Le Conseil électoral provisoire (CEP) a rendu public, ce vendredi, le projet de décret électoral 2025, un texte ambitieux de plus de 300 articles visant à baliser l’organisation des prochains scrutins nationaux. Présenté comme un instrument de normalisation de la vie politique et de rétablissement du fonctionnement régulier des institutions, le document s’appuie sur les principes de la Constitution de 1987 amendée et sur plusieurs conventions internationales ratifiées par le pays.
Dès son article premier, le projet précise qu’il régira l’élection présidentielle, les législatives et les élections locales, tout en affirmant l’indépendance juridique, administrative et financière du CEP. L’institution y est décrite comme une entité publique autonome, chargée de planifier, d’organiser, de gérer et de contrôler l’ensemble des opérations électorales, tant sur le territoire national que dans la diaspora haïtienne, reconnue comme électorat à part entière.
Une ouverture inédite à la diaspora
Le projet innove en confiant au Conseil la compétence d’organiser le vote dans les communautés haïtiennes de l’étranger, un droit longtemps revendiqué par les expatriés. Cette disposition, si elle est maintenue dans la version définitive, marquera un tournant symbolique dans la participation politique des Haïtiens vivant hors du pays.
Inclusion et parité au cœur du texte
Le document consacre plusieurs articles à la promotion de la parité et de l’inclusion, imposant un quota d’au moins 30 % de femmes dans les instances électorales et sur les listes de candidatures, ainsi qu’une participation minimale de 2 % de personnes en situation de handicap. Des incitations financières récompensent également les partis dépassant 50 % de candidatures féminines, tandis que des réductions sont prévues pour les candidates et les personnes handicapées lors de l’inscription.
Les partis politiques se verront refuser toute liste non conforme aux exigences de parité. En outre, un parti présentant plus de la moitié de ses candidates femmes bénéficiera d’un bonus de 50 % sur le financement public prévu.
Conditions d’éligibilité et encadrement financier
Le décret redéfinit les critères de candidature aux principales fonctions électives : 35 ans pour la présidence, 30 ans pour le Sénat, 25 ans pour la députation, assortis de conditions de résidence et de probité.Concernant la présidentielle, le texte introduit une clause spécifique : un candidat peut être proclamé vainqueur au premier tour sans majorité absolue si son avance atteint 25 % des suffrages valides sur son poursuivant immédiat, une disposition inédite dans le paysage électoral haïtien.Sur le plan financier, le projet fixe un plafond strict des dépenses électorales : jusqu’à 500 millions de gourdes pour un candidat à la présidence, 70 millions pour un sénateur et 10 millions pour un député. Les dons sont également limités, tout comme les dépenses de campagne médiatique, désormais soumises à transparence et déclaration obligatoire.
Transparence et contrôle
Le financement des élections incombera principalement à l’État haïtien, via le Trésor public et la Banque de la République d’Haïti (BRH), avec supervision de la Cour supérieure des comptes. Le patrimoine du CEP est qualifié d’« inviolable », soulignant la volonté d’assurer une gestion indépendante des ressources.
Les candidats et partis qui ne respecteraient pas les plafonds de dépenses ou n’obtiendraient pas au moins 3 % des suffrages seront exclus des scrutins pour une période de six ans.
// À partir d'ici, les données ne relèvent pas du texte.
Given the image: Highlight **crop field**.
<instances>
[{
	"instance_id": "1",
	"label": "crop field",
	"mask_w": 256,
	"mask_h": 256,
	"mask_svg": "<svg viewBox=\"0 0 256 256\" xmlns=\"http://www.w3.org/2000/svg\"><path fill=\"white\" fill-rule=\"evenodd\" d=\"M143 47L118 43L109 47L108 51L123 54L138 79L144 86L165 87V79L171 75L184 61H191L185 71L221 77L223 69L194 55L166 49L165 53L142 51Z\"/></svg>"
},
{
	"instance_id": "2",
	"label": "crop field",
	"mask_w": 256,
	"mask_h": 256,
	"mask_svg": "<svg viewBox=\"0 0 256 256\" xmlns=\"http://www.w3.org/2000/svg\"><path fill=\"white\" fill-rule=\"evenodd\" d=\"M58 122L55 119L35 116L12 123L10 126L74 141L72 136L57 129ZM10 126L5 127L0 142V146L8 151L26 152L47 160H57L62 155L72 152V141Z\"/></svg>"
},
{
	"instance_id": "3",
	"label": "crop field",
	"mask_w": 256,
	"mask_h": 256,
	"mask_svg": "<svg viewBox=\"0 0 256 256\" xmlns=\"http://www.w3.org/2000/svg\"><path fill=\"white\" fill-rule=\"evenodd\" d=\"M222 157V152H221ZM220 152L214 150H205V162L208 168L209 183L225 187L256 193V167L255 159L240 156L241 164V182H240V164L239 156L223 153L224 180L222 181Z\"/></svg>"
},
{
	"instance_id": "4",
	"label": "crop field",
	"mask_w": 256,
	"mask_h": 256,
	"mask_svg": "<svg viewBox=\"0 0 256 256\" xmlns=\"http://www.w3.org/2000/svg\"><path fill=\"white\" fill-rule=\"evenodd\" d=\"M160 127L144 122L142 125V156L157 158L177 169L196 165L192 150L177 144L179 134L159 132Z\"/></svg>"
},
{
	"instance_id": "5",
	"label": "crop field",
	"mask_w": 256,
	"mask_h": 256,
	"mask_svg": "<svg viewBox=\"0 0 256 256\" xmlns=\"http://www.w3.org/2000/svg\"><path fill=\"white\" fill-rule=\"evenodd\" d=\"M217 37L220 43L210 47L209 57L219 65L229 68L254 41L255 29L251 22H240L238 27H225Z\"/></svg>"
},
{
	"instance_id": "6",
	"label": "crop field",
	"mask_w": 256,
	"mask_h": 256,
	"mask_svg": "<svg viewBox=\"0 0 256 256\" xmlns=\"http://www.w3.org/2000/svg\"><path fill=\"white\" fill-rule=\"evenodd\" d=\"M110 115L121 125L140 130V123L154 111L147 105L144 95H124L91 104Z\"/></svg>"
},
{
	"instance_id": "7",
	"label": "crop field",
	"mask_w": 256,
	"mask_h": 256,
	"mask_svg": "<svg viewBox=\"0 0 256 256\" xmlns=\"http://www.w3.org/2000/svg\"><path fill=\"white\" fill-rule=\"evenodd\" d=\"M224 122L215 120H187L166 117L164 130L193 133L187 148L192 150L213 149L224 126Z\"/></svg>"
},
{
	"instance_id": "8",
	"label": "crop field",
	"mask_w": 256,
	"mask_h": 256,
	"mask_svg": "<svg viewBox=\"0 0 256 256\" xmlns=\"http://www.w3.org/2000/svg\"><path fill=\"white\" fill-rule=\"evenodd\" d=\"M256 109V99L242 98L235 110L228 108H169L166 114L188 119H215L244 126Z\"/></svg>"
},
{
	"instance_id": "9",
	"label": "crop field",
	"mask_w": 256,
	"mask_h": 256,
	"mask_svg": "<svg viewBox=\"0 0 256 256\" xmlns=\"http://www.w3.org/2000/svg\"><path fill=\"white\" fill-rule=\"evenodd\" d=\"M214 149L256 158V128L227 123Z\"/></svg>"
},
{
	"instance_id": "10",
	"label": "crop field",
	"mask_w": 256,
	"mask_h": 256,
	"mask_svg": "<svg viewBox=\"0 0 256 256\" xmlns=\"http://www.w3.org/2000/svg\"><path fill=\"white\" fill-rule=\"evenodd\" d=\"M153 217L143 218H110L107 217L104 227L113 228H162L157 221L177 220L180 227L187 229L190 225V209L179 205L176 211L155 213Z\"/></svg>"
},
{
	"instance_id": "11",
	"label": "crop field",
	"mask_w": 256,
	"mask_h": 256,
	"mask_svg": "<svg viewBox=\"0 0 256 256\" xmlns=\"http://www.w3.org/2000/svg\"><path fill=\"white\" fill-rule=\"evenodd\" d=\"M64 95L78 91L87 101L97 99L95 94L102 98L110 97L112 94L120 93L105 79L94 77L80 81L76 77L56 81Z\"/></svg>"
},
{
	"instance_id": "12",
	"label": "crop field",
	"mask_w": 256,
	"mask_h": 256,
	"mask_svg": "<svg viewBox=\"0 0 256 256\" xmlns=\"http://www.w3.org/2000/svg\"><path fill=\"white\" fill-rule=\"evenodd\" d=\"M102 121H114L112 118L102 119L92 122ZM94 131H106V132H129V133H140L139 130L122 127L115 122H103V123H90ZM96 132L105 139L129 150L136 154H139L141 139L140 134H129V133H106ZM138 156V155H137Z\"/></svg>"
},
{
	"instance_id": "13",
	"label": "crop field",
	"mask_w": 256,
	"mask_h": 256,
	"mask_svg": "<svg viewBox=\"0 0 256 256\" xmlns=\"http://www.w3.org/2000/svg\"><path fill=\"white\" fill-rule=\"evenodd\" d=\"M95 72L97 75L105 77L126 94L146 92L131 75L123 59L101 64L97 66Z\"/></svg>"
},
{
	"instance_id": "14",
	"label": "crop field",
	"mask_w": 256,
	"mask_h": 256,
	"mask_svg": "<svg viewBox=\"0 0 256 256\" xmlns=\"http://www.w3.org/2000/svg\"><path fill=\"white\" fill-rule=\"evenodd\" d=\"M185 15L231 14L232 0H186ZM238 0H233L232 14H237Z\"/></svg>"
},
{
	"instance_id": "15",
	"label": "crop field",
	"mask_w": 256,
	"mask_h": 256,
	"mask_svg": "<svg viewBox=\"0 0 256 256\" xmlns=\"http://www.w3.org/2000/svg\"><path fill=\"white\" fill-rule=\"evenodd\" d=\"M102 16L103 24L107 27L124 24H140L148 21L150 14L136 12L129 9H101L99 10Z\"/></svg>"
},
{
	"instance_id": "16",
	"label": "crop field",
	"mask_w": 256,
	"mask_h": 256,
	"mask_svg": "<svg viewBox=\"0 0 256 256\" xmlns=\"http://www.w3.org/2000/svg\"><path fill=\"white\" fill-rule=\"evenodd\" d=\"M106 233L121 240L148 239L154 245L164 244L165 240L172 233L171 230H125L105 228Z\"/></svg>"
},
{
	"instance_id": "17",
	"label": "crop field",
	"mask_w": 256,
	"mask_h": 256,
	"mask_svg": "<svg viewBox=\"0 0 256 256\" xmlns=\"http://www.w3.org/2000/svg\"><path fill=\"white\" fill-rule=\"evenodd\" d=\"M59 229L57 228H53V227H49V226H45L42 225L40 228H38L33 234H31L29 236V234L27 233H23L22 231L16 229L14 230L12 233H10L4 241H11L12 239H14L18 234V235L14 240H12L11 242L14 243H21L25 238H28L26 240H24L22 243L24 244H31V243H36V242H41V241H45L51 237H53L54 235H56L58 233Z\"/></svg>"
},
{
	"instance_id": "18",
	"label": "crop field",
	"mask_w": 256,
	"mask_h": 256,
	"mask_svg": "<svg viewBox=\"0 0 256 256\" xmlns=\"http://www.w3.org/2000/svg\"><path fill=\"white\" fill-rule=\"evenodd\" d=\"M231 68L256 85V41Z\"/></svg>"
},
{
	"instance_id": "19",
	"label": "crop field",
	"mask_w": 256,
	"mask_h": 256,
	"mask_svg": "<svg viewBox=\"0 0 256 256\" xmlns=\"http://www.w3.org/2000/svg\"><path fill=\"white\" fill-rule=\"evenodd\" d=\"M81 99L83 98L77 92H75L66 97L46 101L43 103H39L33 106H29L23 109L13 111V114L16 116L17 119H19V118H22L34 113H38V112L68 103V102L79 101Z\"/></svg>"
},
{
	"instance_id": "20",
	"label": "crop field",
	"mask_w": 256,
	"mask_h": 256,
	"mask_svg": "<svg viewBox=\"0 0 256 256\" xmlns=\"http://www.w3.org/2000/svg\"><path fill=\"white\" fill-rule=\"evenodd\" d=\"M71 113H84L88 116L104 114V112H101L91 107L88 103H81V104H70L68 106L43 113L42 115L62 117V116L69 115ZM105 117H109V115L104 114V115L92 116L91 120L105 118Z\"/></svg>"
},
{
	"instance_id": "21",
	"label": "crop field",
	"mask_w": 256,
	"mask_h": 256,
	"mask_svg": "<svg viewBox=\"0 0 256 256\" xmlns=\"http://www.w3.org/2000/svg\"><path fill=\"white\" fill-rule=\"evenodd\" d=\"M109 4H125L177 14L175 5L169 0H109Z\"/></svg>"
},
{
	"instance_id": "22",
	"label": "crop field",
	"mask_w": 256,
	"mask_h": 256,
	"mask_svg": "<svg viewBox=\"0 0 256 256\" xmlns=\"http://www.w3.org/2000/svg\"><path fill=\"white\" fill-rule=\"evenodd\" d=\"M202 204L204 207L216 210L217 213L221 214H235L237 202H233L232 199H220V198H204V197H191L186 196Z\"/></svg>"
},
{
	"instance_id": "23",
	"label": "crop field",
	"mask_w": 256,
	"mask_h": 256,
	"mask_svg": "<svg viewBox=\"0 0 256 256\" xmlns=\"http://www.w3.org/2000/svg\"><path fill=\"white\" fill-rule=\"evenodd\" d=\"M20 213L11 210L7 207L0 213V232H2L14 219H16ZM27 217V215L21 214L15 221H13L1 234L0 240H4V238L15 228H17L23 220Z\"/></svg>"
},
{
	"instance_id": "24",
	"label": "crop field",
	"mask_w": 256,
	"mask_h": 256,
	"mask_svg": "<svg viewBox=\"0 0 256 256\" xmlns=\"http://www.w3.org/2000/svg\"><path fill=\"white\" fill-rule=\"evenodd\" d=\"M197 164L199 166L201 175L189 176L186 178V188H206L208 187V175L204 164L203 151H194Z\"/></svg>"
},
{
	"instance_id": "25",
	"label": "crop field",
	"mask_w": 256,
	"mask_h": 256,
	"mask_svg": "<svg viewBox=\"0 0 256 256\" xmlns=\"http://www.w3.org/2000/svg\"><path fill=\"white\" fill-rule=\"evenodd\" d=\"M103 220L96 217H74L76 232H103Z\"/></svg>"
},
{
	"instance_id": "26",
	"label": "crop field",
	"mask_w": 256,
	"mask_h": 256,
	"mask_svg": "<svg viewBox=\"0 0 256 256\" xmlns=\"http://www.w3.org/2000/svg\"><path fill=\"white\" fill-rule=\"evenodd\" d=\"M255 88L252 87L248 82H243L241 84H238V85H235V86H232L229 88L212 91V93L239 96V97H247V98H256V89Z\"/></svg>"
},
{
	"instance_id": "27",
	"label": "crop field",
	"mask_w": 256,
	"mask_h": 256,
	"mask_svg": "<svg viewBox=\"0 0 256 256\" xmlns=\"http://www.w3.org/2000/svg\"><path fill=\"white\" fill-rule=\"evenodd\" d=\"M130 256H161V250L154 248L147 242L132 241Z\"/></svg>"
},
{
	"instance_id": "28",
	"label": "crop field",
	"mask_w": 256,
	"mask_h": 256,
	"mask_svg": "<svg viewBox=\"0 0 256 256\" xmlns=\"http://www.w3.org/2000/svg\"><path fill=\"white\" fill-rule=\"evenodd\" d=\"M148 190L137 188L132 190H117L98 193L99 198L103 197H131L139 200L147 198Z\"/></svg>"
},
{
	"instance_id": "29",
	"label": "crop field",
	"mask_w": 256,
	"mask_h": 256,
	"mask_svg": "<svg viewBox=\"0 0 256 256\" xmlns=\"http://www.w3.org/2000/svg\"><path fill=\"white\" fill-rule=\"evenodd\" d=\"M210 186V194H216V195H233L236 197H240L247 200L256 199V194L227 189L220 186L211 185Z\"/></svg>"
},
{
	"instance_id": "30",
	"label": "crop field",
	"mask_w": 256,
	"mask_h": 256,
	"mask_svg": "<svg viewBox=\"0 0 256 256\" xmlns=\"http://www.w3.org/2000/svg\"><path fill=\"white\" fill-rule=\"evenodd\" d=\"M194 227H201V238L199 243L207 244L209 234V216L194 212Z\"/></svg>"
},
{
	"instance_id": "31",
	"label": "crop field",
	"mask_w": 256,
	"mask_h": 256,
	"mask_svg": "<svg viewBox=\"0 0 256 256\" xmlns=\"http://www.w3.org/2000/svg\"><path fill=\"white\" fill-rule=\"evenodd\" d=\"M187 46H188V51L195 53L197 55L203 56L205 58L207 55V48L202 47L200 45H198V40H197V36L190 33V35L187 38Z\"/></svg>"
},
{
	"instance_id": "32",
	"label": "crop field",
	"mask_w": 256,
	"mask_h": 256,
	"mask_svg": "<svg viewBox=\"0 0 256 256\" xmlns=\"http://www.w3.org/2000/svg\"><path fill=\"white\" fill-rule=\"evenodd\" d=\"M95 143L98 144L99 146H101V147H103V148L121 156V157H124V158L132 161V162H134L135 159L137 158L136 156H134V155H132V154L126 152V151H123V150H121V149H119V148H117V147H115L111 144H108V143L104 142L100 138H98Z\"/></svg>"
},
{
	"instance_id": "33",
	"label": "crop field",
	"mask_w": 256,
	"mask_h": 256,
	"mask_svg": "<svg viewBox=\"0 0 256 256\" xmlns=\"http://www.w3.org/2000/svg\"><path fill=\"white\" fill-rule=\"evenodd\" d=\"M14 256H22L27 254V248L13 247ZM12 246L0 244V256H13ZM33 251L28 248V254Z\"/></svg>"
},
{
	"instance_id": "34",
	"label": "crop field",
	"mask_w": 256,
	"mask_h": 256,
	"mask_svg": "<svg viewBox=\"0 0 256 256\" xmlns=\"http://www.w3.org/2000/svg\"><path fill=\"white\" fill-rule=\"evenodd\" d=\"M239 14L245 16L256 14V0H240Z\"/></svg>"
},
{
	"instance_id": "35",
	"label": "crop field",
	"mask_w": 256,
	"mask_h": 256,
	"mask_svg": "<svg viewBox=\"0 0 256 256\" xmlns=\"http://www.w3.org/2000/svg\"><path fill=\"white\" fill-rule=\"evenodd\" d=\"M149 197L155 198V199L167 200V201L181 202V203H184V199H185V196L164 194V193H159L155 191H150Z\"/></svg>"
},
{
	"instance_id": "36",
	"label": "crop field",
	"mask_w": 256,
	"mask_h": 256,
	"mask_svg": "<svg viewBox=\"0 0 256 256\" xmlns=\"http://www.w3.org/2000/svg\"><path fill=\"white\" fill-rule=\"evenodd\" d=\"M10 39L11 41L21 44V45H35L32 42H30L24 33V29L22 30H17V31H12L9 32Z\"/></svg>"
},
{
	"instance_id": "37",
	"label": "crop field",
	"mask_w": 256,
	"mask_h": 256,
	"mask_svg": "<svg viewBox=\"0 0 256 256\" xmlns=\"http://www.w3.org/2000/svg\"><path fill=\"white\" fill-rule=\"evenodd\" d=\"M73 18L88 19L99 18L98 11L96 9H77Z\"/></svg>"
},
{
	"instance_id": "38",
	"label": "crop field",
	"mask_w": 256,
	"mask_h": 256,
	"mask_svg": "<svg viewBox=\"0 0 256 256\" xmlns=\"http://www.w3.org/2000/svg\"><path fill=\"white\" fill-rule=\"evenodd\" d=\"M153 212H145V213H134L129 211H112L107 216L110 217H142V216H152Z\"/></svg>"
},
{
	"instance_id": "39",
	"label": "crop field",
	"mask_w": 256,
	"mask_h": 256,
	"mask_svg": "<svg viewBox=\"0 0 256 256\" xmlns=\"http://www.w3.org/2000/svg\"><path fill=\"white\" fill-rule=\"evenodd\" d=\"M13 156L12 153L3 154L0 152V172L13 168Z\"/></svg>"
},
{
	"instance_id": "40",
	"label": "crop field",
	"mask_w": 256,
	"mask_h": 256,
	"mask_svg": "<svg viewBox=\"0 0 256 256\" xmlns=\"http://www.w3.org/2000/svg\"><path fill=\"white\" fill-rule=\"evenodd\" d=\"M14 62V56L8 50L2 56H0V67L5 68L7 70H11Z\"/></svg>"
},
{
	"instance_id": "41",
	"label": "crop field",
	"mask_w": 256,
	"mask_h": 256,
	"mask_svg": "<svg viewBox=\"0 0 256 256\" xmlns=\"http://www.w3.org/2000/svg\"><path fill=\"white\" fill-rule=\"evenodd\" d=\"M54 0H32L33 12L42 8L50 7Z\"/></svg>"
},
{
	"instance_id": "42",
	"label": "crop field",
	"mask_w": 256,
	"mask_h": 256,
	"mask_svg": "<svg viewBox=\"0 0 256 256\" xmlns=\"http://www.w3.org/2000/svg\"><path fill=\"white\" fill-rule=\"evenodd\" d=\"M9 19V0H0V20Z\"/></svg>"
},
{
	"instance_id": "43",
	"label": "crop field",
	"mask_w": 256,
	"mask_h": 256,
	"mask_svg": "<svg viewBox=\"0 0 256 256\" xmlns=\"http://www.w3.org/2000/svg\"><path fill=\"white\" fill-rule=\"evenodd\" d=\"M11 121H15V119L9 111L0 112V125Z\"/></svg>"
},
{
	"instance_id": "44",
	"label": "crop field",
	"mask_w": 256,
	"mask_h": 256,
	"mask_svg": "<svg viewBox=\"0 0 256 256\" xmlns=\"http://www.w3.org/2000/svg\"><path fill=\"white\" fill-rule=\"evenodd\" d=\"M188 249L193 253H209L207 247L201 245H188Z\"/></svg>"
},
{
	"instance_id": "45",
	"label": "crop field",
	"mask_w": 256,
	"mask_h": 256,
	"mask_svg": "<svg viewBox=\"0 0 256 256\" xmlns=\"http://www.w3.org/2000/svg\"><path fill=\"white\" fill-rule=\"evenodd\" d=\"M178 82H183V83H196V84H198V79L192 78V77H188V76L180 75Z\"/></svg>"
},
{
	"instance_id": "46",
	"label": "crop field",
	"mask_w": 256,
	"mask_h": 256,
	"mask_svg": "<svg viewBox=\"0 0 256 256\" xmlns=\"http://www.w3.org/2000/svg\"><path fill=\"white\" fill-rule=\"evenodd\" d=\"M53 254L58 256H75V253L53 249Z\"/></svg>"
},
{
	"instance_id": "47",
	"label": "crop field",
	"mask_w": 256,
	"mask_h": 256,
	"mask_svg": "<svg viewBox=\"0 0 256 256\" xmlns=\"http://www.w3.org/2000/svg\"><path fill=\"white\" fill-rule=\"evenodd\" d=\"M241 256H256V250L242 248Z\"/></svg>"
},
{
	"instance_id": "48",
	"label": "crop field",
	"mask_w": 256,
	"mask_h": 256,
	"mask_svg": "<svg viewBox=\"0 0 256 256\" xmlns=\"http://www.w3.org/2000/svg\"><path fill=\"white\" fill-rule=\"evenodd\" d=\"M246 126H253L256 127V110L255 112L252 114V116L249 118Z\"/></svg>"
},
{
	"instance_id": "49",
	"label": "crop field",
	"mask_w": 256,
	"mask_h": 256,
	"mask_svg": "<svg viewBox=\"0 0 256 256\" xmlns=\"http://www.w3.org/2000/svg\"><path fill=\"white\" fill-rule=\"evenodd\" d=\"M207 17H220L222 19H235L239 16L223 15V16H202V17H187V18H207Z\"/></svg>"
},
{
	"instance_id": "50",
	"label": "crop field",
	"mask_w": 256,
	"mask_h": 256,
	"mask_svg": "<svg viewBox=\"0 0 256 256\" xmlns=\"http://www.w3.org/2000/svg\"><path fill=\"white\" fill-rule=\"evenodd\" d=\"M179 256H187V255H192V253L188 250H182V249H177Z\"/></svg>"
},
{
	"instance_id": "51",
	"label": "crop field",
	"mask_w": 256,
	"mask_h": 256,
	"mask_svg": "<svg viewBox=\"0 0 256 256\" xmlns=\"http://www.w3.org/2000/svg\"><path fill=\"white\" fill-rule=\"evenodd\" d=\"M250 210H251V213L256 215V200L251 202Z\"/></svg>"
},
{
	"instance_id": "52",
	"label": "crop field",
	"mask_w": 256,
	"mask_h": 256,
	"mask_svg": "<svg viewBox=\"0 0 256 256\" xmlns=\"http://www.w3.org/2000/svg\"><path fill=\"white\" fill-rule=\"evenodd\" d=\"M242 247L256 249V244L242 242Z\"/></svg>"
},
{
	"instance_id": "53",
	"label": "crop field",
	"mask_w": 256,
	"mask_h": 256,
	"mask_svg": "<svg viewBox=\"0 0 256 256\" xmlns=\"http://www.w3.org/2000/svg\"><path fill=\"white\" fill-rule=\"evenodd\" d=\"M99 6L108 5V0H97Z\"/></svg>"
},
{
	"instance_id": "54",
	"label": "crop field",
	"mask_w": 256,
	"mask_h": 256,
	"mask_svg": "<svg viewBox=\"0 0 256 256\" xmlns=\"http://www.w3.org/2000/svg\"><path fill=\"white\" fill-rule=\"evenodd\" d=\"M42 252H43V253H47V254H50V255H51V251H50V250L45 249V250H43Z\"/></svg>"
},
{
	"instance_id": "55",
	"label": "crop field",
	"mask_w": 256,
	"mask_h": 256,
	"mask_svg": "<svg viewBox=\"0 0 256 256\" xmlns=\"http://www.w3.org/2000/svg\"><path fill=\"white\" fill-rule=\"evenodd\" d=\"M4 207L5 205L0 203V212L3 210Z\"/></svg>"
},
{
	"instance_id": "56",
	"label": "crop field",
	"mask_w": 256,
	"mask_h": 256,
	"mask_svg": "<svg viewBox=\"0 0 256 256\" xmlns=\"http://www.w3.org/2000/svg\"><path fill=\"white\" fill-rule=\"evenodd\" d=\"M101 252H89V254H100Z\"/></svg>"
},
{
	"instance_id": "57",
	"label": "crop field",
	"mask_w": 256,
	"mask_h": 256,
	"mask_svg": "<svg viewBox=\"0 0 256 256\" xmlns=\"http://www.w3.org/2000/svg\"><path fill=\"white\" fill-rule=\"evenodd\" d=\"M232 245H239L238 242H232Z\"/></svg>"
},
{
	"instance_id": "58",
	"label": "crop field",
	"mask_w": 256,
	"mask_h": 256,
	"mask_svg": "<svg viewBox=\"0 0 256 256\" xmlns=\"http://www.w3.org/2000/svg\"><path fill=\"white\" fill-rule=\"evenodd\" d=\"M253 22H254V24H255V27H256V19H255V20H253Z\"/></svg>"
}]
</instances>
Un processus encore ouvert
Ce projet de décret, qui encadrera la future compétition électorale, a été soumis à la consultation des partis politiques avant publication officielle. Pour l’heure, aucune formation n’a encore formulé de commentaires publics.
Peu après la présentation du texte, les conseillers-présidents Emmanuel Vertilaire, Louis Gérald Gilles et Frinel Joseph se sont rendus au siège du CEP pour saluer cette étape jugée cruciale dans la préparation du processus électoral à venir.
Ce projet marque une tentative de modernisation du cadre électoral haïtien, plaçant au centre des réformes la transparence, la parité et la responsabilité politique, autant de principes indispensables à la restauration de la confiance entre les institutions et les citoyens.